El capitán sabía más de lo que probablemente hubiese querido cuando los nubarrones ni siquiera asomaban en Krasnodar. Cuando el sol brillaba en España.

Su seleccionador frente a su próximo entrenador, en conflicto. Su presidente. Su club y su país. Y él en el medio. Una situación muy incómoda. Más para él, que vive con tanta intensidad ambos sentimientos. O al menos, eso intenta -y consigue- trasladar.

Dicen de él que fue el gran aval de Lopetegui para el banquillo del Madrid. Dicen de él que fue el gran defensor de su continuidad en la selección. Cierto o no, soplar y sorber es solo privilegio de los futbolistas.
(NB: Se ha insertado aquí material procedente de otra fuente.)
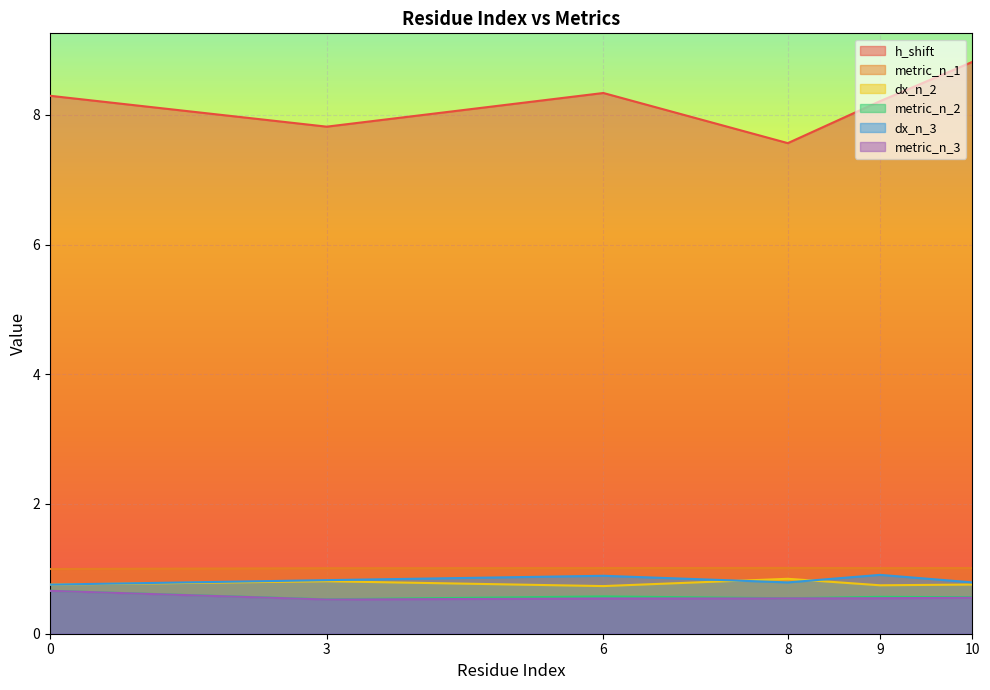

At which category is the sum across all series the highest?

10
Sin tiempo para el sepelio, tocaba vestirse de corto. Ponerse el brazalete.

Si algo pasó, si había dudas, si existían tensiones internas, no hubo ni rastro. No en su fútbol. La lupa estaba encima y lo único que se apreció fue tranquilidad. Ni un titubeo. Solo tempestad que precedió a la calma.

Soberbio sobre el césped. Soberbio fuera de él. «Yo soy como soy. El que tenga dudas que mire mi currículum. Si encuentra alguna competición más que pueda ganar que me lo cuente», espetó a los periodistas antes del duelo.

Ese es Sergio Ramos: el jugador más expulsado de la historia de la Liga. El que mandó un penalti al quinto anfiteatro, el que honró a Panenka para redimirse. Tan valiente. Tan inconsciente. Venerado por su afición, enemigo principal fuera de Chamartín. El que en túnel de vestuarios da la última palmada en la espalda, la que marca el fin del duelo, cuando las campanas doblan por el portero.

Enorme futbolista. Líder y capitán. Dudoso consejero.